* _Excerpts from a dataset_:
[Start of Attachment]
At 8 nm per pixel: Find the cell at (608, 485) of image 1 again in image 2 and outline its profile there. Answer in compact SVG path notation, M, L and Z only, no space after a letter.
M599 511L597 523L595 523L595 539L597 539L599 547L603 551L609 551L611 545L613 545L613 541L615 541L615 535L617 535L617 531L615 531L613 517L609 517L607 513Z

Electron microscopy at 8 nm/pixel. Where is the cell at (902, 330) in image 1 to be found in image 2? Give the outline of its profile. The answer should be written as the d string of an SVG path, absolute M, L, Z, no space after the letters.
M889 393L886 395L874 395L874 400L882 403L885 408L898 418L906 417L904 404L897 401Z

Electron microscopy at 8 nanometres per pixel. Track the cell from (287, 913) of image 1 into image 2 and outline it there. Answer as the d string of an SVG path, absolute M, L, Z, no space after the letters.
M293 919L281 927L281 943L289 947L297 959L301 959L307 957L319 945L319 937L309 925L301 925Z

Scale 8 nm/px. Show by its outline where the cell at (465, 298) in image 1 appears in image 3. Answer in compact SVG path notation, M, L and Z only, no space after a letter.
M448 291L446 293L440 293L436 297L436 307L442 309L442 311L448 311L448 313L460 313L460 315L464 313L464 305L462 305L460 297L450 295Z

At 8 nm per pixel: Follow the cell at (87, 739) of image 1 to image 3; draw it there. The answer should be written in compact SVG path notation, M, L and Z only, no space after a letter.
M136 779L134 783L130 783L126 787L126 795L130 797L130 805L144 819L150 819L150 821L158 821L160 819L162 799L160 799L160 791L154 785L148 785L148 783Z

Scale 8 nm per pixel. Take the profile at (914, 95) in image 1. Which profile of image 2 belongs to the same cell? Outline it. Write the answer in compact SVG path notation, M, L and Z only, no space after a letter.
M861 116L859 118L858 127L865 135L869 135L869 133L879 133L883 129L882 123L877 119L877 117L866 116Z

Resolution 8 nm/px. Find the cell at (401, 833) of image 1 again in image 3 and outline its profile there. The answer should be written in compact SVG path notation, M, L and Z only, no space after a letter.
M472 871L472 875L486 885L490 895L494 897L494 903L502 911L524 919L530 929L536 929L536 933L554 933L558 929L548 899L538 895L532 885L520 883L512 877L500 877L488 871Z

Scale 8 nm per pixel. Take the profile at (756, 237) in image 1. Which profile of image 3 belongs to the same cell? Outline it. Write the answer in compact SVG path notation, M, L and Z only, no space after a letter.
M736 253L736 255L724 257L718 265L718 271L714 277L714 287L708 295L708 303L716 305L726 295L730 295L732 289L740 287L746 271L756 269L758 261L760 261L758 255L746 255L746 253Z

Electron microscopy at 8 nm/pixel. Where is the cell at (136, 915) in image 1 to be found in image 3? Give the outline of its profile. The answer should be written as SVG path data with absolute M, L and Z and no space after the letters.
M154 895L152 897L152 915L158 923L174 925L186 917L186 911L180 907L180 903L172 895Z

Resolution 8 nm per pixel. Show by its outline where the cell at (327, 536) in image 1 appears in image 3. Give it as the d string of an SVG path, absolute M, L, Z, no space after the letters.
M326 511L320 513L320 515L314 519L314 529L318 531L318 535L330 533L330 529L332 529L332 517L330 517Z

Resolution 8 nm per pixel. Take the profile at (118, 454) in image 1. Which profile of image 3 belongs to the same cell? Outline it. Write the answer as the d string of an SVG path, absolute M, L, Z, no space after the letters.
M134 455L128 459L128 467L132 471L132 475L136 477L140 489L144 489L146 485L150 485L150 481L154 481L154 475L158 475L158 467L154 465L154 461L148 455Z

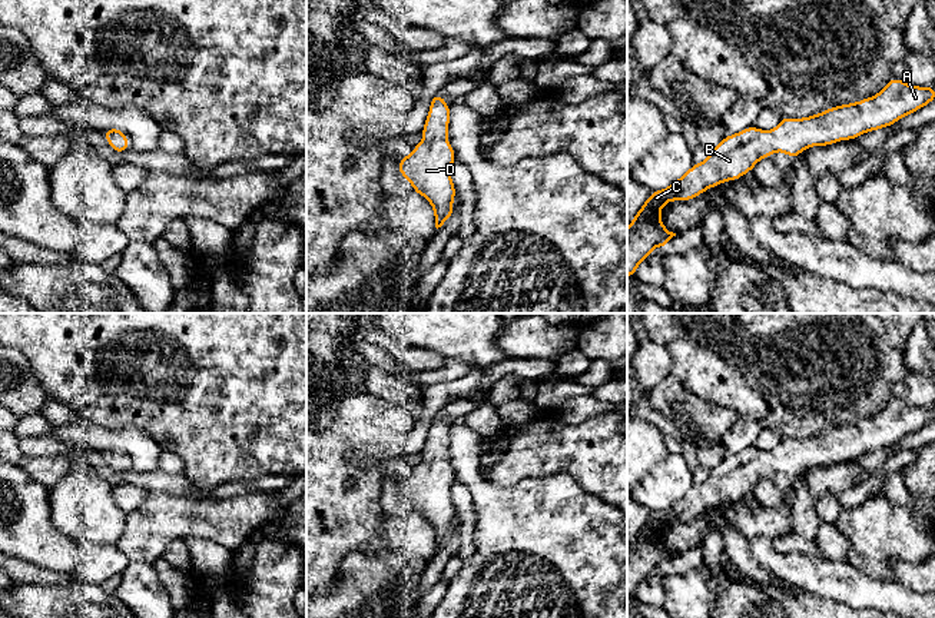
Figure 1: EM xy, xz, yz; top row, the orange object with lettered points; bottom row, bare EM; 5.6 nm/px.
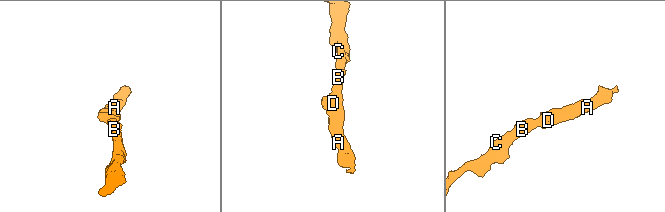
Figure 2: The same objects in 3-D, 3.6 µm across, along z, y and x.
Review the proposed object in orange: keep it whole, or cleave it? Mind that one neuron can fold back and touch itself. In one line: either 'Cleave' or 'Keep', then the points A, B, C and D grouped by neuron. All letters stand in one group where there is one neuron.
Keep. Groups: A B C D

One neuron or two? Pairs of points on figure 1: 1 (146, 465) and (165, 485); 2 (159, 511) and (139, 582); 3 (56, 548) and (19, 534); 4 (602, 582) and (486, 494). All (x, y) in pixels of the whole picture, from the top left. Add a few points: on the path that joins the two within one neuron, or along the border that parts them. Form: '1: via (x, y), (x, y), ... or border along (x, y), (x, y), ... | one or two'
1: border along (131, 467), (139, 471), (156, 469) | two
2: border along (131, 561), (149, 567) | two
3: via (47, 548), (27, 534) | one
4: via (573, 578), (514, 522) | one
[End of Attachment]
* _Activity_:
Without including any pictures, return every line of the records exactly.

* _The completed task_:
At 8 nm per pixel: Find the cell at (608, 485) of image 1 again in image 2 and outline its profile there. Answer in compact SVG path notation, M, L and Z only, no space after a letter.
M599 511L597 523L595 523L595 539L597 539L599 547L603 551L609 551L611 545L613 545L613 541L615 541L615 535L617 535L617 531L615 531L613 517L609 517L607 513Z

Electron microscopy at 8 nm/pixel. Where is the cell at (902, 330) in image 1 to be found in image 2? Give the outline of its profile. The answer should be written as the d string of an SVG path, absolute M, L, Z, no space after the letters.
M889 393L886 395L874 395L874 400L882 403L885 408L898 418L906 417L904 404L897 401Z

Electron microscopy at 8 nanometres per pixel. Track the cell from (287, 913) of image 1 into image 2 and outline it there. Answer as the d string of an SVG path, absolute M, L, Z, no space after the letters.
M293 919L281 927L281 943L289 947L297 959L301 959L307 957L319 945L319 937L309 925L301 925Z

Scale 8 nm/px. Show by its outline where the cell at (465, 298) in image 1 appears in image 3. Answer in compact SVG path notation, M, L and Z only, no space after a letter.
M448 291L446 293L440 293L436 297L436 307L442 309L442 311L448 311L448 313L460 313L460 315L464 313L464 305L462 305L460 297L450 295Z

At 8 nm per pixel: Follow the cell at (87, 739) of image 1 to image 3; draw it there. The answer should be written in compact SVG path notation, M, L and Z only, no space after a letter.
M136 779L134 783L130 783L126 787L126 795L130 797L130 805L144 819L150 819L150 821L158 821L160 819L162 799L160 799L160 791L154 785L148 785L148 783Z

Scale 8 nm per pixel. Take the profile at (914, 95) in image 1. Which profile of image 2 belongs to the same cell? Outline it. Write the answer in compact SVG path notation, M, L and Z only, no space after a letter.
M861 116L859 118L858 127L865 135L869 135L869 133L879 133L883 129L882 123L877 119L877 117L866 116Z

Resolution 8 nm/px. Find the cell at (401, 833) of image 1 again in image 3 and outline its profile there. The answer should be written in compact SVG path notation, M, L and Z only, no space after a letter.
M472 871L472 875L486 885L490 895L494 897L494 903L502 911L524 919L530 929L536 929L536 933L554 933L558 929L548 899L538 895L532 885L520 883L512 877L500 877L488 871Z

Scale 8 nm per pixel. Take the profile at (756, 237) in image 1. Which profile of image 3 belongs to the same cell? Outline it. Write the answer in compact SVG path notation, M, L and Z only, no space after a letter.
M736 253L736 255L724 257L718 265L718 271L714 277L714 287L708 295L708 303L716 305L726 295L730 295L732 289L740 287L746 271L756 269L758 261L760 261L758 255L746 255L746 253Z

Electron microscopy at 8 nm/pixel. Where is the cell at (136, 915) in image 1 to be found in image 3? Give the outline of its profile. The answer should be written as SVG path data with absolute M, L and Z and no space after the letters.
M154 895L152 897L152 915L158 923L174 925L186 917L186 911L180 907L180 903L172 895Z

Resolution 8 nm per pixel. Show by its outline where the cell at (327, 536) in image 1 appears in image 3. Give it as the d string of an SVG path, absolute M, L, Z, no space after the letters.
M326 511L320 513L320 515L314 519L314 529L318 531L318 535L330 533L330 529L332 529L332 517L330 517Z

Resolution 8 nm per pixel. Take the profile at (118, 454) in image 1. Which profile of image 3 belongs to the same cell? Outline it. Write the answer as the d string of an SVG path, absolute M, L, Z, no space after the letters.
M134 455L128 459L128 467L132 471L132 475L136 477L140 489L144 489L146 485L150 485L150 481L154 481L154 475L158 475L158 467L154 465L154 461L148 455Z

Figure 1: EM xy, xz, yz; top row, the orange object with lettered points; bottom row, bare EM; 5.6 nm/px.
Figure 2: The same objects in 3-D, 3.6 µm across, along z, y and x.
Review the proposed object in orange: keep it whole, or cleave it? Mind that one neuron can fold back and touch itself. In one line: either 'Cleave' or 'Keep', then the points A, B, C and D grouped by neuron. All letters stand in one group where there is one neuron.
Keep. Groups: A B C D

One neuron or two? Pairs of points on figure 1: 1 (146, 465) and (165, 485); 2 (159, 511) and (139, 582); 3 (56, 548) and (19, 534); 4 (602, 582) and (486, 494). All (x, y) in pixels of the whole picture, from the top left. Add a few points: on the path that joins the two within one neuron, or along the border that parts them. Form: '1: via (x, y), (x, y), ... or border along (x, y), (x, y), ... | one or two'
1: border along (131, 467), (139, 471), (156, 469) | two
2: border along (131, 561), (149, 567) | two
3: via (47, 548), (27, 534) | one
4: via (573, 578), (514, 522) | one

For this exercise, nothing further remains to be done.